The setup is less about “AI winners” in the abstract and more about the market re-rating data-layer and voice-layer enablers after a violent de-risking. SNOW is the cleaner beneficiary because every incremental enterprise AI workload increases the value of centralized governed data, but the market is still anchoring on decelerating growth and treating the stock like a mature software multiple. That creates an asymmetry: if AI-driven data consolidation re-accelerates NRR even modestly, the multiple can expand before revenue inflects materially. The second-order winner is the broader AI application stack: as customers standardize on one data plane, adjacent tools that sit on top of Snowflake’s environment can see lower integration friction and faster deployment cycles. The risk is that AI spend keeps shifting toward the model layer and hyperscalers, leaving platforms like SNOW with strategic importance but weaker pricing power than bulls assume. In that scenario, the stock can stay cheap for longer even if fundamentals remain solid. SOUN is more of a venture-style optionality trade than a clean compounder. The market is likely underestimating the integration drag from acquisitions and overestimating near-term operating leverage; this is a multi-quarter digestion story, not a next-quarter margin story.
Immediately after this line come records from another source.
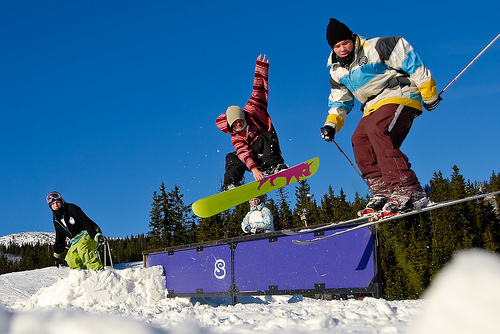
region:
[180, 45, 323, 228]
snow boarder jumping over snow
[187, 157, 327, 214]
green snow board with pink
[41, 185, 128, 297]
skier with goggles on head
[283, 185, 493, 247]
skis jumping through the air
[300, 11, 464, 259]
skier jumping a ramp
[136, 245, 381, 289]
blue fence around ramp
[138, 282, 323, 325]
snow with foot prints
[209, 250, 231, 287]
white logo with blue background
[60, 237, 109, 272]
lime green ski pants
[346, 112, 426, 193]
maroon ski pants with white stripe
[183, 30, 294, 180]
The shirt is red, pink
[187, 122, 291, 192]
He is wearing black pants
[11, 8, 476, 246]
It is sunny outside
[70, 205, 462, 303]
This is a blue gate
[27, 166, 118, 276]
He is looking at them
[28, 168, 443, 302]
There's trees in the background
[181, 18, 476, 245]
Both skiers are in the air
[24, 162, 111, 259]
His coat is black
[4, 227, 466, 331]
It has snowed on the mountain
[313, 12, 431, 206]
This man is looking down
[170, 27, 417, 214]
two men snowboarding together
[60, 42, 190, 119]
blue sky in the background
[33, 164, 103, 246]
man with goggles on head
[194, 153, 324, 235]
purple and gren snowboard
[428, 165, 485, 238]
green trees in distance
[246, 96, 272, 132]
purple and red sweater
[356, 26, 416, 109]
blue, gray and white jacket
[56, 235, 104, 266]
green pants on man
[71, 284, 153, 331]
white snow on ground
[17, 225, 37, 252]
mountain in the background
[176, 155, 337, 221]
Brightly colored snow board.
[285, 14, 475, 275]
Man in mid-air on skis.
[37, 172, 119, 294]
Person wearing lime green and black in the snow.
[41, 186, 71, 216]
Ski goggles on person's head.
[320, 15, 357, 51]
Black ski cap.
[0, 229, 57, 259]
Snow covered mountain with trees in front.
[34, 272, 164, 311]
Big mound of snow.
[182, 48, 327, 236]
Person on snow board.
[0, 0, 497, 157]
Blue sky.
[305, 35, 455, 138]
Striped ski jacket.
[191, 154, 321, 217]
A yellow and purple snowboard.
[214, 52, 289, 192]
A person on a yellow and purple snowboard.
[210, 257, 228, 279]
A white and blue S on a blue wall.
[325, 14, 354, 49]
A black toboggin on a guys head.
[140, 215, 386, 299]
A blue wall.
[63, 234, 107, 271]
Lime green snow pants on a guy.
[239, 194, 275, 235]
A person standing in a white snow coat.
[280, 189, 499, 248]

The upside case is that voice becomes a sticky front-end for enterprise workflows in restaurants and automotive, but the base case still depends on conversion of acquired revenue into durable organic cross-sell. The contrarian view is that both names are being punished for the same reason—investors no longer pay up for “AI exposure” without visible self-funding economics. That makes sentiment a tailwind, not the core thesis: the trade works only if the market stops rewarding hyperscaler-proximate AI and starts rewarding picks-and-shovels enablement. Near term, any stabilization in rates or a stronger enterprise budget backdrop could be the catalyst that forces shorts to cover first, especially in SNOW where positioning is likely lighter than fundamentals imply.